Cast: Jessica Chastain, Eddie Redmayne, Kim Dickens, Noah Emmerich, Nnamdi Asomugha

Official Synopsis: Jessica Chastain plays a hospital nurse faced with the growing suspicion that her co-worker and friend (Eddie Redmayne) is quietly killing off patients, in this true-crime thriller from Tobias Lindholm.

Why We Want To See It: Chastain is our reigning Best Actress queen, so her next project merits attention for that alone. But Tobias Lindholm is a filmmaker we’ve long had our eye on.

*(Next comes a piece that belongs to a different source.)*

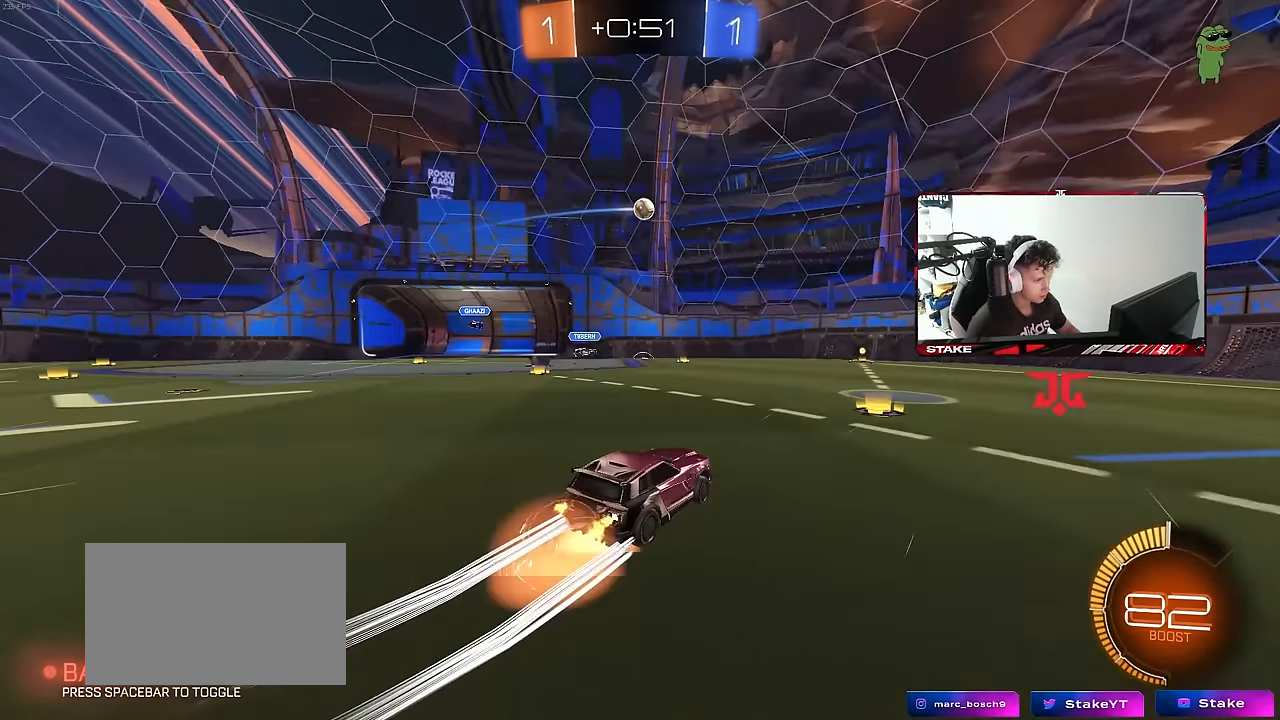
{"keys": ["d", "s", "shift"], "mouse": ["left"], "mouse_move": "still", "events": [[50, "a", "up"], [50, "d", "down"], [134, "mouse_left", "down"], [184, "d", "up"], [184, "mouse_right", "up"], [184, "s", "up"], [234, "mouse_right", "down"], [284, "d", "down"], [284, "s", "down"], [284, "shift", "down"], [467, "mouse_right", "up"]]}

As a screenwriter, he’s known for his amazing collaborations with Oscar winner Thomas Vinterberg on Danish films like Another Round and The Hunt, but Lindholm has also made some wonderful films himself, such as 2013’s criminally underseen A Hijacking. This true crime thriller is his first English-language film, and it could kick start the next phase of an already fascinating career. 


Director: J.D. Dillard 

Cast: Jonathan Majors, Glen Powell, Joe Jonas, Serinda Swan

Official Synopsis: Set during the Korean War, this visceral film tells the story of the U.S. Navy’s first Black aviator and his dedicated wingman, pilots who both confront geopolitical uncertainty and racist hostility with uncommon valour.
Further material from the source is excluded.